The type of injunction at issue in this case, however, is not a traditional injunction. Klay, 376 F.3d at 1098. A party requesting injunctive relief against defendants who have initiated (or presumably continued in) arbitration even though a federal court denied their motion to compel arbitration on those claims, "[has] no cause of action against the defendants upon which the injunction [would be] based." Id. "`Wrongful arbitration' . . . is not a cause of action for which a party may sue." Id. Thus, a plaintiff seeking this relief must proceed under a different type of injunction. Id.
The parties in this case have not argued that relief is appropriate as a matter of statutory law, and as the Eleventh Circuit has not resolved the availability of statutory injunctive relief for enjoining arbitration, Klay, 376 F.3d at 1099, injunctive relief on this basis will not be awarded. Injunctive relief is also unavailable under the All Writs Act, 28 U.S.C. § 1651(a). Klay, 376 F.3d at 1099, 1113. The All Writs Act codifies the "traditional, inherent power" of courts to protect their jurisdiction derived from another source, and allows courts to "safeguard not only ongoing proceedings, but potential future proceedings, as well as already-issued orders and judgments." Id. at 1099 (footnotes omitted). Arbitrating nonarbitrable claims, however, is "a pointless endeavor" and for that reason, "does not threaten or undermine" a district court's order that denies a motion to compel or that court's jurisdiction over pending cases. Id. at 1113. The arbitrators lack jurisdiction over nonarbitrable issues, so a ruling would have no impact on a federal action, and parties would be unable to enforce any ruling in their favor.
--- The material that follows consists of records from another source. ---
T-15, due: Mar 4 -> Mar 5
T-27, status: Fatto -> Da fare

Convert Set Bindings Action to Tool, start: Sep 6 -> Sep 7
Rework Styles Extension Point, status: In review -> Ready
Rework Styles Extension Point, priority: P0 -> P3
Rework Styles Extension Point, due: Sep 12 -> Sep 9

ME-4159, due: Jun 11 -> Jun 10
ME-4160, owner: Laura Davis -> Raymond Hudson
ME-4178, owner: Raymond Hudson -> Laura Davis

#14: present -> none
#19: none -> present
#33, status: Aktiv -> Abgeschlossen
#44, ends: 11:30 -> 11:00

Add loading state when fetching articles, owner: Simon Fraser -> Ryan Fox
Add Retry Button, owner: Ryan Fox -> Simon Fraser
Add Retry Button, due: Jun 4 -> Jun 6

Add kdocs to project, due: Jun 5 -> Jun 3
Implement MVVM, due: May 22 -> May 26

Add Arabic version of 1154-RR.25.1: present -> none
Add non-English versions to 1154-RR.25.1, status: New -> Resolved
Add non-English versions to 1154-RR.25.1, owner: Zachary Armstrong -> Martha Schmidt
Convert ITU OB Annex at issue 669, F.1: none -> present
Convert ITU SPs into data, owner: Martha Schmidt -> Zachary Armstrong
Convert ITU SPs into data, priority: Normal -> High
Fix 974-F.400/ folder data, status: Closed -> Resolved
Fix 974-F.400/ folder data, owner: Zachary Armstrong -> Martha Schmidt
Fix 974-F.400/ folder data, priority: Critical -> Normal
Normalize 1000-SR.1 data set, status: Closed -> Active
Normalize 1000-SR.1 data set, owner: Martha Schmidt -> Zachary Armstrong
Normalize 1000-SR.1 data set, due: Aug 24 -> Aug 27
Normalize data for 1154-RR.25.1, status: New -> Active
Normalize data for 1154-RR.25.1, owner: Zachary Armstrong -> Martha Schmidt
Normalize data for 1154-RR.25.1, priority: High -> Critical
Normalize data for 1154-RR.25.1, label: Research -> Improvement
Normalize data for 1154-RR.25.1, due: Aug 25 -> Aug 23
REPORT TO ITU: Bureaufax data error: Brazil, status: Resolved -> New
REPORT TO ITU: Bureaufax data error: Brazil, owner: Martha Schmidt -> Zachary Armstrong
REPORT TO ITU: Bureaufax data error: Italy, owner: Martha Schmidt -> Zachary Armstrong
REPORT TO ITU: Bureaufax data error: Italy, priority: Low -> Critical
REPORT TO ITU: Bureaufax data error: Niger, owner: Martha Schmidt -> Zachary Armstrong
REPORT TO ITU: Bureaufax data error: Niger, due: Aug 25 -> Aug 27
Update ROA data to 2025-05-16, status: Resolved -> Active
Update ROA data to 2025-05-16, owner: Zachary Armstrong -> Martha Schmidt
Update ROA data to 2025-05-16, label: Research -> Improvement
Id. Thus, preliminary injunctive relief is not appropriate. Id. "The defendants remain free to arbitrate the nonarbitrable claims in what will be nothing more than a moot court session." Id.
V. CONCLUSION
For the foregoing reasons, it is ORDERED that:(1) Defendants' Motion to Dismiss or in the Alternative, Motion to Compel Arbitration (Doc. # 9) is DENIED;
(2) Plaintiffs' Motion for Preliminary Injunction (Doc. # 12) is DENIED; and
(3) Defendants' Motion to Strike Affidavit of John E. Pinto (Doc. # 29) is DENIED as moot.